Security follows tool power. The more a tool can do — write files, send emails, execute code, make purchases — the more care you need in its design and exposure. Scope permissions tightly: a tool that can read files is safer than one that can read and delete. Log every call with its arguments. For irreversible or high-stakes actions, build a human-confirmation step into the tool itself rather than relying on the model to ask. The model will eventually call a tool you didn't expect with inputs you didn't plan for — design for that inevitable moment.
Testing is never finished. Tool descriptions that work perfectly for your initial eval tasks may degrade when users phrase requests differently, or when you add a new tool that overlaps with an existing one. Treat your tool definitions as living documentation: version them, run regression evals when you change them, and watch your production tool-call logs for new error patterns. The investment compounds — a well-tested tool base is the difference between an agent that works in demos and one that works in production.
FAQ
How long should a tool description be?
Long enough to answer: what it does, what it returns, and when NOT to use it. In practice that's 2–5 sentences. Avoid one-liners like 'Gets data' — they're too vague. Avoid paragraph essays — the model reads the description on every request, so excessive length raises costs and dilutes signal. Aim for the density of a good docstring.

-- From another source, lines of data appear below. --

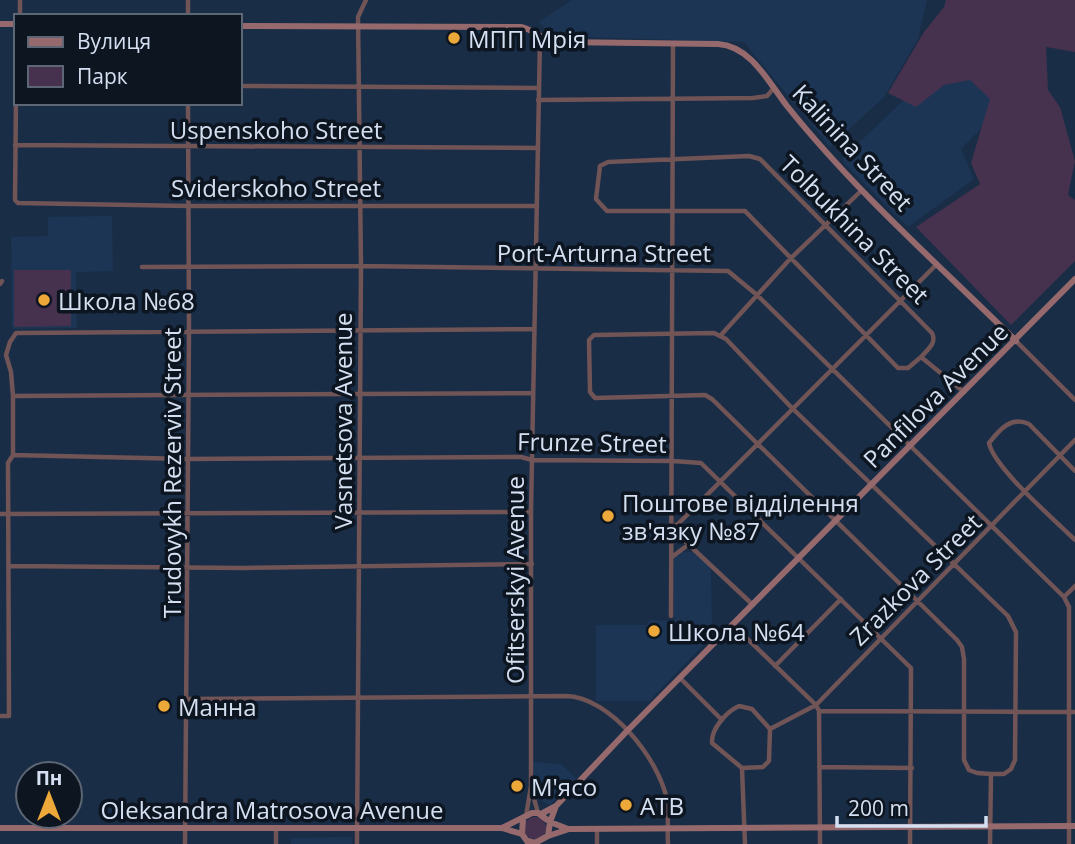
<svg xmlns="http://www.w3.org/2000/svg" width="1075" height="844" font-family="'Open Sans',sans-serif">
<rect width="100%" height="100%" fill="#192d46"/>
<path fill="#1d3555" d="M572,0h355l-9,39 -34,58 -54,50 -86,-105 -193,-6 -12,-14z
M949,57l52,51 -40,41 13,30 -66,48 -65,-65v-4z
M112,216l1,55 -37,1 1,56 -65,1 -1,-92 37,-1v-19z
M674,552h22l15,17 1,67 -63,65h-53v-76h52l1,-5 25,1z
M533,762l28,2 16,15 -27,26 -14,-7z
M352,837v7h-61v-6z"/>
<path fill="#46324e" d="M946,0h129v52l-29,-5 2,43 12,17 15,54 -7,34 7,5v61l-64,64 -95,-98 64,-43 -9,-21 19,-64 -20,-19 -26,5 -28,22 -28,-14 36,-61 20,-25z
M14,270h57v56l-57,1z
M524 828a11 11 0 1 1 22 0a11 11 0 1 1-22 0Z"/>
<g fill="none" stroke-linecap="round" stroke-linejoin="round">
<path stroke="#705456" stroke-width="4.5" d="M20,16v-16
M188,16v-16
M240,86l299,2
M16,97l-1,103 3,3 171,3h348
M538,100l215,-2 14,-2 6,-7
M15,145l523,3
M142,267l219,-1 367,5 29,24 307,302 5,10v237
M0,284l2,-3
M714,333l12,6 66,69 216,208 8,16 -1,128 -4,9 -7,5h-13l-14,-1 -8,-3 -5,-10v-101l-2,-12 -5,-7 -245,-241 -7,-4 -110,3 -5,-6 -1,-52 5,-5z
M721,335l69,-76 72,-69
M1016,341l59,59
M921,357l-13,11h-10l-153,-157h-138l-11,-12 4,-33 8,-4 141,-6 11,3 172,174c5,10 -4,16 -11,24l43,35
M13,396l520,-3
M13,455l174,4 334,-2 11,3 141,1 28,2 210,205 -1,176
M1075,471l-46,-47c-18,-8 -29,5 -40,19 5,25 66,77 86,97
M0,514l531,-2
M672,557l17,-13
M9,566l235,2 288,-4
M1064,597l11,-11
M753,605l-82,-77 7,-4 259,-260
M671,616l2,-572
M733,625l83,80 3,6 1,133
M775,666l66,-67
M680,678l42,42
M187,699l379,-3c44,1 93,63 101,104 2,14 0,30 1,44
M739,706l13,3 18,20 -1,32 -6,6 -21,1 -30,-25c-1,-14 14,-31 27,-37z
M819,711l256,1
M0,716h9l-1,-253 5,-8v-59l-2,-24 -5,-17 4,-13 6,-9 518,-4
M770,729l46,-24 259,-265
M819,767l93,1
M742,768l3,76
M532,791l6,22
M526,816l5,-30v-274l9,-474
M276,828v16
M597,829v15
M185,844l4,-512 -1,-229
M357,844l4,-578 -3,-249 8,-17
M990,844l1,-70"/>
<path stroke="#966a6d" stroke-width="6" d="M0,24h16
M240,26l281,1c14,3 22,14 37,15l160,2c33,2 51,39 69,62 68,85 152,159 229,235
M541,814l15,-8 71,-75 448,-452
M523,819l-1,15 7,10
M0,828h502l20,6
M502,828l30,-15h6l12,9 18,7
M548,836l21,-7 506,-3
M528,841l7,2 13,-7 2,-14 6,-16"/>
</g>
<g fill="#eca93a" stroke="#0c1520" stroke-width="2.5">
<circle cx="454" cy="38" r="7"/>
<circle cx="44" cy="300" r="7"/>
<circle cx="608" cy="516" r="7"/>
<circle cx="654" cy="631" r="7"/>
<circle cx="164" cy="706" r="7"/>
<circle cx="517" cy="786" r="7"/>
<circle cx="626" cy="805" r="7"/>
</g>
<g text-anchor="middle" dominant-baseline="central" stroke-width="7" stroke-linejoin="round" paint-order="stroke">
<g font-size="24" fill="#d4e0f1" stroke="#0c1520" text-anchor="start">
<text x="468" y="38">МПП Мрія</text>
<text x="58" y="300">Школа №68</text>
<text x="622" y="502">Поштове відділення<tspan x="622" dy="28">зв'язку №87</tspan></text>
<text x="668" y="631">Школа №64</text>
<text x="178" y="706">Манна</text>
<text x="531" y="786">М'ясо</text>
<text x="640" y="805">ATB</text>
</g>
<g font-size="24" fill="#d4e0f1" stroke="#0c1520">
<text x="276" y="129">Uspenskoho Street</text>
<text transform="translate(853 147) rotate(47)">Kalinina Street</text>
<text x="276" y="187">Sviderskoho Street</text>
<text transform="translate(855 229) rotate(45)">Tolbukhina Street</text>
<text x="604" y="252">Port-Arturna Street</text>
<text transform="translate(935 395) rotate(-45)">Panfilova Avenue</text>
<text transform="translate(342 421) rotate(-90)">Vasnetsova Avenue</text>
<text transform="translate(592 442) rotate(1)">Frunze Street</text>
<text transform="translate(171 473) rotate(-90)">Trudovykh Rezerviv Street</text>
<text transform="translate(915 579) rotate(-45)">Zrazkova Street</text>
<text transform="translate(514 580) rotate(-90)">Ofitserskyi Avenue</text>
<text x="272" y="809">Oleksandra Matrosova Avenue</text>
</g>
</g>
<rect x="14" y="14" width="228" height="91" fill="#0c1520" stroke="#5c6674" stroke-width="2"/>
<rect x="28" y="37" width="35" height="10" fill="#966a6d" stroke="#5c6674" stroke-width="2"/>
<text x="77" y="49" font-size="21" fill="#d4e0f1">Вулиця</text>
<rect x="28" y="66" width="35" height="21" fill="#46324e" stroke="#5c6674" stroke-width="2"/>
<text x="77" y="84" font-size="21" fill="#d4e0f1">Парк</text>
<g transform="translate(49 795)"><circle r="33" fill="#0c1520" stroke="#5c6674" stroke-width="2"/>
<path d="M0-5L12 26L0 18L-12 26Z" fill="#eca93a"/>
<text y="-10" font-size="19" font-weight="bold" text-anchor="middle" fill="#d4e0f1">Пн</text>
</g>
<path d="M837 816v10h149v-10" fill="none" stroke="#d4e0f1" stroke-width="3.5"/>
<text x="848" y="816" font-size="21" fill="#d4e0f1" stroke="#0c1520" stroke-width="5" paint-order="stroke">200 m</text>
</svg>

Why does the model keep calling the wrong tool?
Almost always a description problem. Read both tools' descriptions side by side and find where they overlap. Add explicit 'Use this for X, NOT Y' language to both. If the tools genuinely cover very similar ground, consider merging them into one tool with a parameter that selects the behavior.
Should I return errors as exceptions or as text in the result?
Return errors as text in the result (not as exceptions or empty returns). The model reads tool output as part of the conversation, so a clear error string like 'City not found. Try a full city name, e.g. Tokyo' gives the model the information it needs to self-correct on the next turn. An exception that crashes your application loop gives the model nothing.
How many tools can I give an agent before it gets confused?
There is no hard limit, but performance typically degrades as the catalog grows beyond 10–15 tools, especially when some tools are similar. The practical solution is dynamic tool loading: route the user's intent first, then inject only the 3–5 most relevant tools for that intent rather than sending the full catalog.
What is the difference between tool design for LLMs and normal API design?
Traditional APIs are designed for programmers who read documentation once and have context about the system. LLM tools are designed for a model that re-reads the description on every request, cannot ask clarifying questions before calling, and makes decisions based purely on the name and description text. This means LLM tools need more explicit constraints (enums, typed parameters), more prescriptive descriptions, and much more actionable error messages than human-facing APIs.
How do I test if my tool descriptions are good?
Run your agent against 10–20 realistic tasks that require the tool and read the reasoning traces before each tool call. Look for uncertainty between tools, incorrect assumptions about parameters, and failed calls that are not retried correctly. High argument error rates and repeated identical calls are the two clearest quantitative signals of a description problem.